Problem description —
Return every line from the records below in which the word "Sandwich" is found.

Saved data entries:
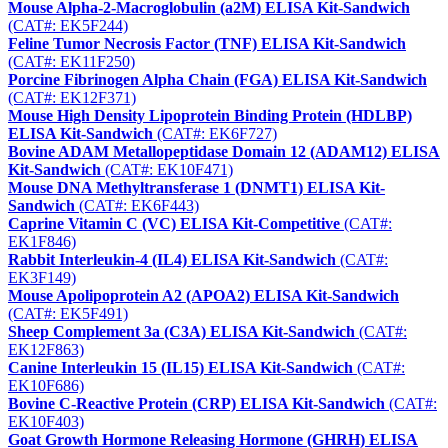
Mouse Alpha-2-Macroglobulin (a2M) ELISA Kit-Sandwich
(CAT#: EK5F244)
Feline Tumor Necrosis Factor (TNF) ELISA Kit-Sandwich
(CAT#: EK11F250)
Porcine Fibrinogen Alpha Chain (FGA) ELISA Kit-Sandwich
(CAT#: EK12F371)
Mouse High Density Lipoprotein Binding Protein (HDLBP)
ELISA Kit-Sandwich
(CAT#: EK6F727)
Bovine ADAM Metallopeptidase Domain 12 (ADAM12) ELISA
Kit-Sandwich
(CAT#: EK10F471)
Mouse DNA Methyltransferase 1 (DNMT1) ELISA Kit-
Sandwich
(CAT#: EK6F443)
Caprine Vitamin C (VC) ELISA Kit-Competitive
(CAT#:
EK1F846)
Rabbit Interleukin-4 (IL4) ELISA Kit-Sandwich
(CAT#:
EK3F149)
Mouse Apolipoprotein A2 (APOA2) ELISA Kit-Sandwich
(CAT#: EK5F491)
Sheep Complement 3a (C3A) ELISA Kit-Sandwich
(CAT#:
EK12F863)
Canine Interleukin 15 (IL15) ELISA Kit-Sandwich
(CAT#:
EK10F686)
Bovine C-Reactive Protein (CRP) ELISA Kit-Sandwich
(CAT#:
EK10F403)
Goat Growth Hormone Releasing Hormone (GHRH) ELISA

Output —
Mouse Alpha-2-Macroglobulin (a2M) ELISA Kit-Sandwich
Feline Tumor Necrosis Factor (TNF) ELISA Kit-Sandwich
Porcine Fibrinogen Alpha Chain (FGA) ELISA Kit-Sandwich
ELISA Kit-Sandwich
Kit-Sandwich
Sandwich
Rabbit Interleukin-4 (IL4) ELISA Kit-Sandwich
Mouse Apolipoprotein A2 (APOA2) ELISA Kit-Sandwich
Sheep Complement 3a (C3A) ELISA Kit-Sandwich
Canine Interleukin 15 (IL15) ELISA Kit-Sandwich
Bovine C-Reactive Protein (CRP) ELISA Kit-Sandwich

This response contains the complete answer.